İşte bizde tam olarak derin devlet denen sorumluluk almadan karar vermek isteyen mistik komplo teorilerinden kurtulduk derken hergün yeni bir ses kaydıyla youtube üzerinde ülkece heyecanlı bir polit porno izledik. Bundan sonra Başbakandan beklediğimiz şu anayasayı artık mecliste yapamıyorsa bile en azından kişi hak ve özguklükler ile ilgili, sosyal haklar ile çalışma hukuku ile ilgili maddeleri halka referandum yolu ile sorması , yani Cumhuriyet kurulduğundan beri süregelen kronik sorunlarımızı halkın verdiği güvenoyu ile cözerek yeniden hayata geçirmesi. Seçim sonucunda BDP'nin aldığı oylarda hala Türkiye'de anayasayı değiştirecek bir çoğunluğun barış ve çözüm istediğini anlıyoruz. Açılıma devam bu KCK ayıbından sonra en azından ilk adımı hükümetin atması adabı muhaşeredendir. Şunu hem hükümet hemde Başbakan unutmamalı ki hem gezi olaylarında ( ki PKK sokaklara hakim olma hususundan gezi parkına katılanlardan hem tecrübeli hemde kabiliyetli ) hükümetin yanında olmasada hükümetin karşısında olan bloğun içinde olmadı buda Başbakana rahat nefes aldırdı, ama bu seçimde olay biraz daha karmaşık ve komplex oldu. Bu defa Ulusalcıların MHP ve Cematın oluşturduğu bir koalisyon varken onun karşısında AKP ve BDP oluştu, bu defa Öcalan bu bir darbedir diyerek sadece tarafsız kalmadı birde tarafını belli etti. Şimdi lütfen bundan sonra şu bekleyen refomları harekete geçirelim ulaşım ve sağlık ta yapılan reformlar şimdi eğitim ve adalette yapılmalı bunu da ancak anayasayı değiştirecek bir çoğunlukla yapabilirsiniz.
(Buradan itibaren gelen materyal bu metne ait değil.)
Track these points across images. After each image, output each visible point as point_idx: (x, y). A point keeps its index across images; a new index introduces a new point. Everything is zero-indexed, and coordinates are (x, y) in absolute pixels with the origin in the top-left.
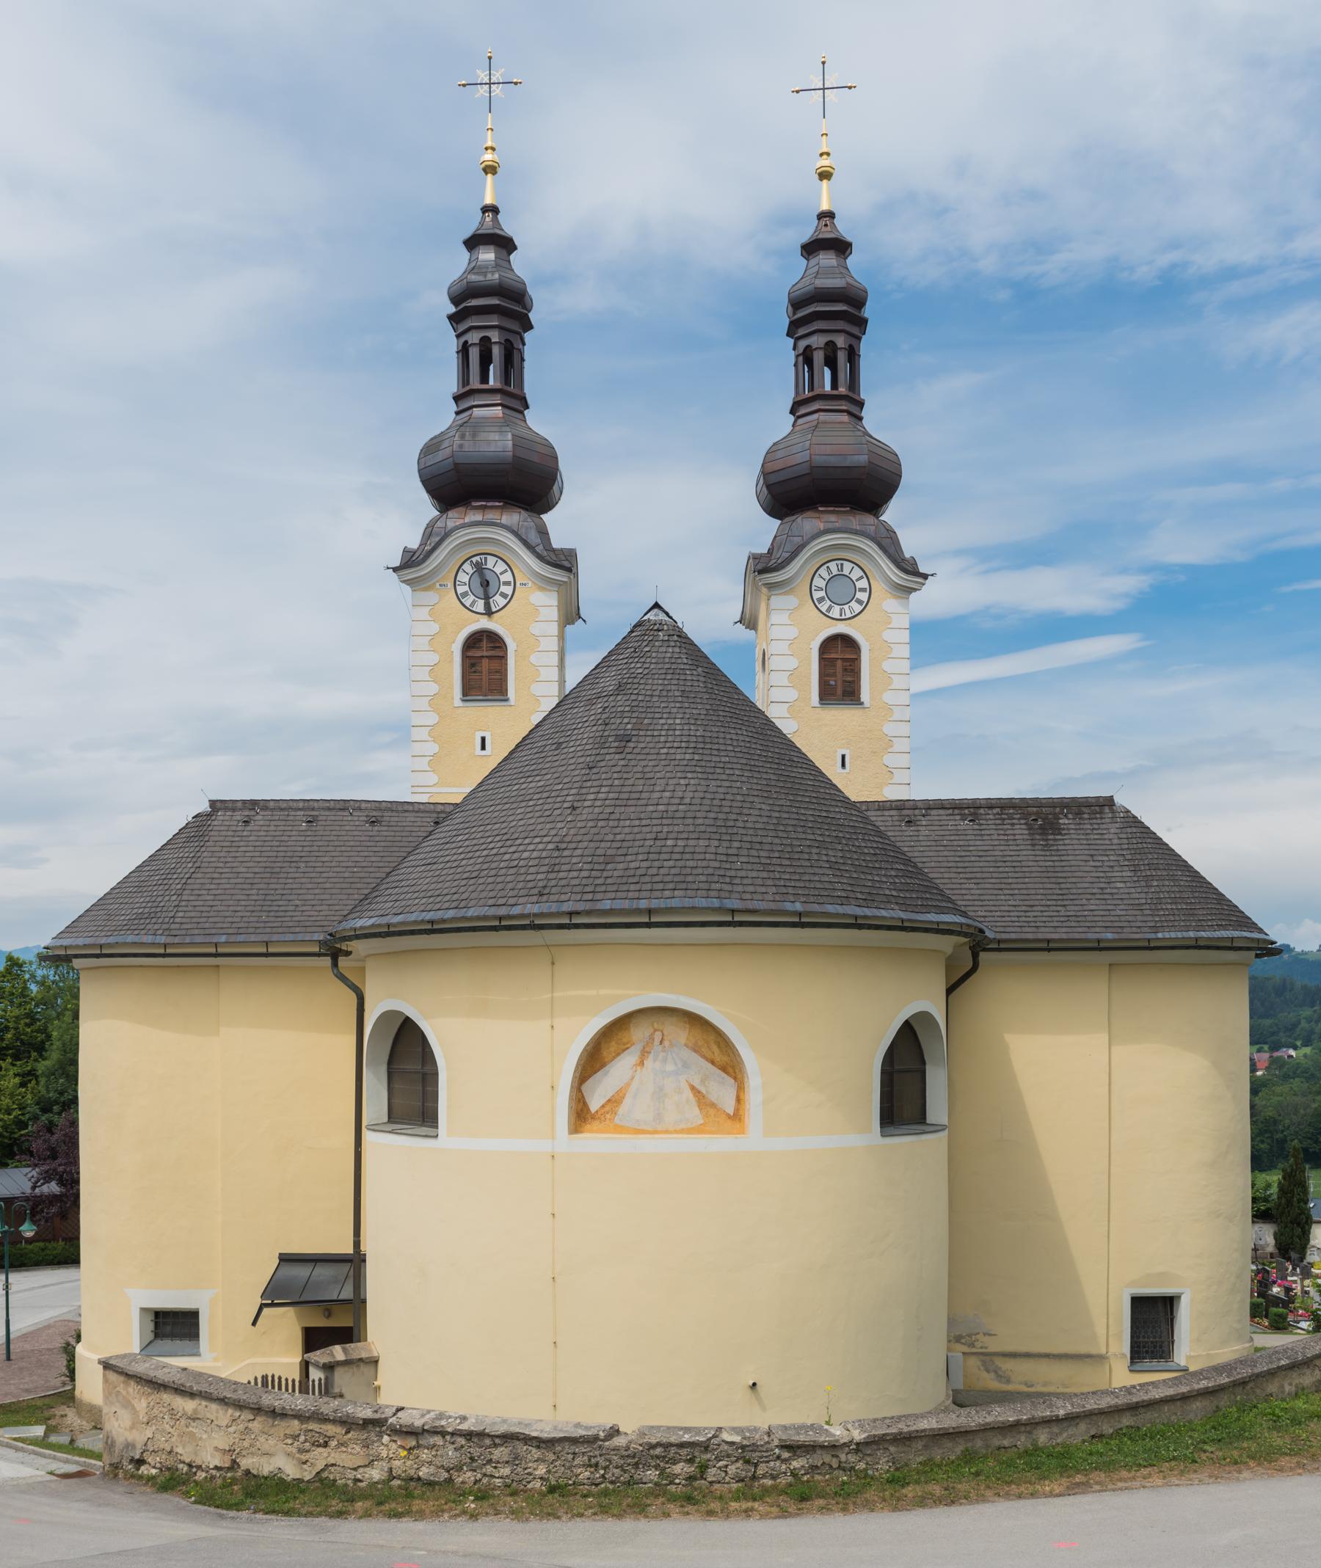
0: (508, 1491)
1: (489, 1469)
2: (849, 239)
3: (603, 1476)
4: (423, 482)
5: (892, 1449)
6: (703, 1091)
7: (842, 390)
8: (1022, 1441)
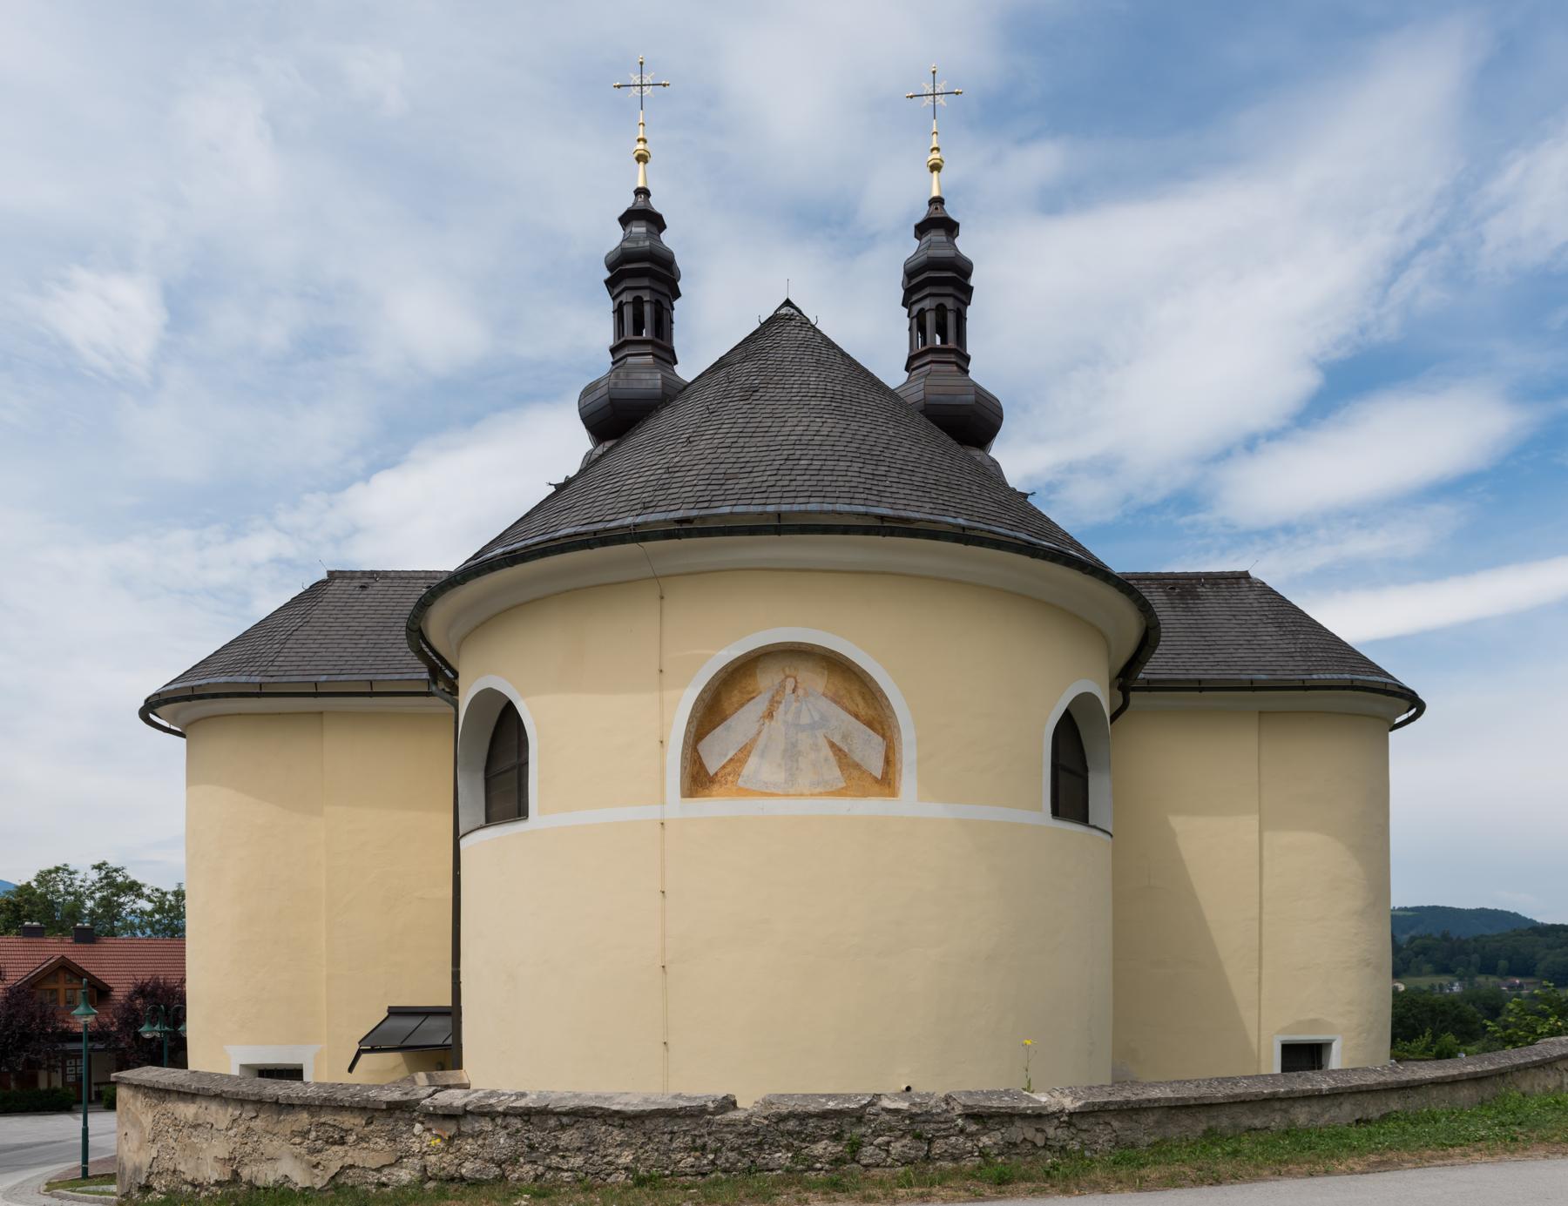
0: (578, 1186)
1: (555, 1160)
2: (956, 219)
3: (713, 1162)
4: (583, 420)
5: (1116, 1124)
6: (846, 749)
7: (951, 344)
8: (1277, 1121)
Ne yazıkki ne Ulusalcılar ne Ülkücüler nede Cemaat şu acı gerçeği anlamak istemiyorlar: Ya hep beraber köleleşeceğiz yada hep beraber özgürleşeceğiz. Ötekinin özgürlüğü aslında kendi özgürlüğümüz demek bunu anladığımız vakit zaten Demokrat olacağız. Siyaset çözüm üretmektir, siyaset ikna etmektir, siyaset halkını sevmektir.